PROBLEM 1 = In the Sahadai Buzurg station text, what detail explains why the station is described as being in Vaishali district? Answer in one to three sentences.
PROBLEM 2 = Reproduce the part of the Sahadai Buzurg station text that begins at the words "Sahadai Buzurg railway station (station" and stops after "state of Bihar.".
=== TEXT FOR ANALYSIS ===
General information
- Location: Sahadai Buzurg, Vaishali, Bihar India
- Coordinates: 25°39′40″N 85°27′18″E﻿ / ﻿25.66111°N 85.45500°E
- Elevation: 52 metres (171 ft)
- System: Indian Railways station
- Operator: Indian Railways
- Line: Barauni–Gorakhpur, Raxaul and Jainagar lines
- Platforms: 3
- Tracks: 5

Construction
- Structure type: Standard (on-ground station)
- Parking: No

Other information
- Status: Functioning
- Station code: SDG

History
- Former names: East Indian Railway

= Sahadai Buzurg railway station =

Railway station in Vaishali district, India

Sahadai Buzurg railway station (station code: SDG), is a railway station in the Sonpur railway division of East Central Railway. It is located in Sahadai Buzurg block of Vaishali district in the Indian state of Bihar.
=== DATASET CONTENT ===
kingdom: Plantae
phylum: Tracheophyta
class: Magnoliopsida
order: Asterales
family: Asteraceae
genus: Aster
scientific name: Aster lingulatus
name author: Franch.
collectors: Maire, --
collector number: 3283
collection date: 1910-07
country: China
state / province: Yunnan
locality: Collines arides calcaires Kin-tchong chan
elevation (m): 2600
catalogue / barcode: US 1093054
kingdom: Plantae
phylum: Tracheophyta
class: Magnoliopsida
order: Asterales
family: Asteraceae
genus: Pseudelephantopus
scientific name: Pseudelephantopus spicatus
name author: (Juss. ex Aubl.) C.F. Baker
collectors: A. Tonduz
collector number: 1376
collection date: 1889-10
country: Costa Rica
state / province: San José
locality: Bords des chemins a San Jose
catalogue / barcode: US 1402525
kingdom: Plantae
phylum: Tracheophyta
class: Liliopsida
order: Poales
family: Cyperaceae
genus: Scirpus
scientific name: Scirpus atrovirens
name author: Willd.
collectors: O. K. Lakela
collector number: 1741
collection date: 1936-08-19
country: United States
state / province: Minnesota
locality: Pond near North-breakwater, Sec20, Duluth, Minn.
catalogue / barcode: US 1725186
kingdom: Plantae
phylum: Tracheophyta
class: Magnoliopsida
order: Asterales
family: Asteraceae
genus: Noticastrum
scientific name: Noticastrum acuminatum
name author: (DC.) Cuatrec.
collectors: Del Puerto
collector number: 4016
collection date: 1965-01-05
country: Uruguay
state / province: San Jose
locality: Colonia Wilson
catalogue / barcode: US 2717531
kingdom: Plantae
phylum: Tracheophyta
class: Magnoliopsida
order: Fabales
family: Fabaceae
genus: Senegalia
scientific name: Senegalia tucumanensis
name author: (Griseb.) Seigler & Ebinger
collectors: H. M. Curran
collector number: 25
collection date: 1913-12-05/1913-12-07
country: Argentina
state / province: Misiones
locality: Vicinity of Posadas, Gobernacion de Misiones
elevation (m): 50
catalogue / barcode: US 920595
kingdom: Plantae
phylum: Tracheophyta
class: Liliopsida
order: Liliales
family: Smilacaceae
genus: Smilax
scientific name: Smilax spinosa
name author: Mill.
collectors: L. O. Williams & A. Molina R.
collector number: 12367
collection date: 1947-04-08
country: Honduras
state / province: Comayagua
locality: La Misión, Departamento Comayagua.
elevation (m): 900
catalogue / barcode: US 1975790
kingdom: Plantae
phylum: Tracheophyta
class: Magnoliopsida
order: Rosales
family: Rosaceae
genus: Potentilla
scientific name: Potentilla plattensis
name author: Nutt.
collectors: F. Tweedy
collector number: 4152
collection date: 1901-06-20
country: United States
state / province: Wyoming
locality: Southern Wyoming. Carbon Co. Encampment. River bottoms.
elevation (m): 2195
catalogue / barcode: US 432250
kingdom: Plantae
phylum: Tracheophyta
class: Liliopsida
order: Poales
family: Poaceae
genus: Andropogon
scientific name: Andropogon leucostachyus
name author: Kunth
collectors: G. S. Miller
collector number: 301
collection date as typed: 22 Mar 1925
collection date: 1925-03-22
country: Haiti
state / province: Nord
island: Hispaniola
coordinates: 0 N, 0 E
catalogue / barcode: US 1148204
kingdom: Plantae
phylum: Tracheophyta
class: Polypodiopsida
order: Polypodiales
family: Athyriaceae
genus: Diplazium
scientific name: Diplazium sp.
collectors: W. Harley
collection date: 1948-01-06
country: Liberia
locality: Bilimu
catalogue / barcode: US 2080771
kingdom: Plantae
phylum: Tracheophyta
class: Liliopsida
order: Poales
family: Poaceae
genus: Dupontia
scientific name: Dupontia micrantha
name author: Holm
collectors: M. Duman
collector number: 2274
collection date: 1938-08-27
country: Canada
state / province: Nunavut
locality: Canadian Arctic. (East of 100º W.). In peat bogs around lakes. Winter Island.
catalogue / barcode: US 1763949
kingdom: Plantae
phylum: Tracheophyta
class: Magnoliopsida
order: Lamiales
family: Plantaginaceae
===
ANSWER SPACE 1 = The station is in Sahadai Buzurg block, which lies in Vaishali district in the Indian state of Bihar.

ANSWER SPACE 2 =
Sahadai Buzurg railway station (station code: SDG), is a railway station in the Sonpur railway division of East Central Railway. It is located in Sahadai Buzurg block of Vaishali district in the Indian state of Bihar.